Erik Brynjolfsson

3 items

The Economist 2026-05-15-1

Is AI putting graduates out of work already?

The most AI-exposed graduate quintile lost 6.6 percentage points of full-time employment between 2022 and 2024, versus 1.5 for the least-exposed, and the class of 2025 most-exposed fields collapsed from 70% to 55%. The sharpest signal isn't the employment data, which is noisy and tech-cycle-confounded: it's computer programming enrollment down 26% in a single year, because prospective students choosing majors are pricing in lock-in years before the labor market clears. The class of 2030 just dropped programming as a major. Tomorrow's senior shortage is being built today.

Observer 2026-04-28-3

The Stanford Economist Studying A.I.'s Jobs Impact Is 'Mindfully Optimistic'

Brynjolfsson's frame — that AI's labor impact comes down to individual choice between augmenting and automating — is empirically honest and structurally misleading: most workers don't control deployment patterns, CFOs do. The practical read is a bifurcation diagnostic: the augmenter class compounds, the substitution class displaces, and the firms conflating the two get neither cost savings nor value creation.

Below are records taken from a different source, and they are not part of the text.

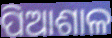
ପିଆଶାଳ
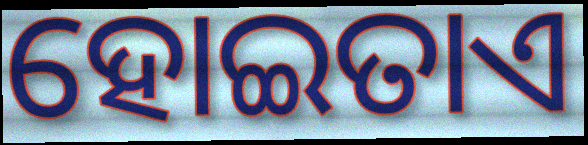
ହୋଇତାଏ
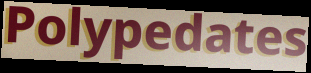
Polypedates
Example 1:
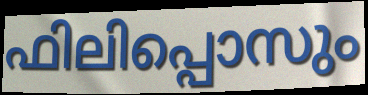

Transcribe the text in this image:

ഫിലിപ്പൊസും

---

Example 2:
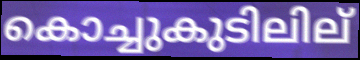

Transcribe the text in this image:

കൊച്ചുകുടിലില്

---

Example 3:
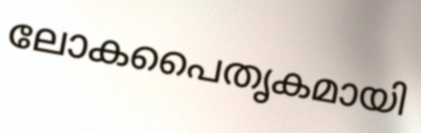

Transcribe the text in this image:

ലോകപൈതൃകമായി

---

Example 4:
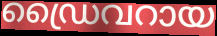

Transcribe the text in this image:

ഡ്രൈവറായ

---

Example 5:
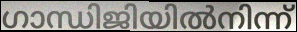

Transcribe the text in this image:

ഗാന്ധിജിയിൽനിന്ന്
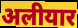
अलीयार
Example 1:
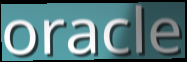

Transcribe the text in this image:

oracle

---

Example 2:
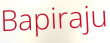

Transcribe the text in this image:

Bapiraju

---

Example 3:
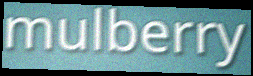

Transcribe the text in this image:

mulberry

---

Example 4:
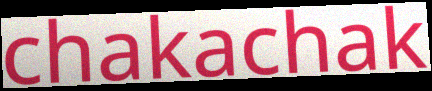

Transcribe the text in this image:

The advisory dollar lives in helping them tell which roles are which before the org chart catches up.

NYT Magazine 2026-03-16-3

Google's 10% vs. Startups' 100x: The Brownfield Velocity Gap Is the Real AI Coding Story

Thompson's 70-developer feature buries the most important number in AI coding: Google sees 10% engineering velocity improvement while greenfield startups claim 20-100x. The gap isn't measurement error; it's the structural difference between writing new code and safely modifying systems that billions depend on. Pichai's metric (hours recovered, not lines produced) is more honest than any startup founder's. The demo is always greenfield; production is always brownfield.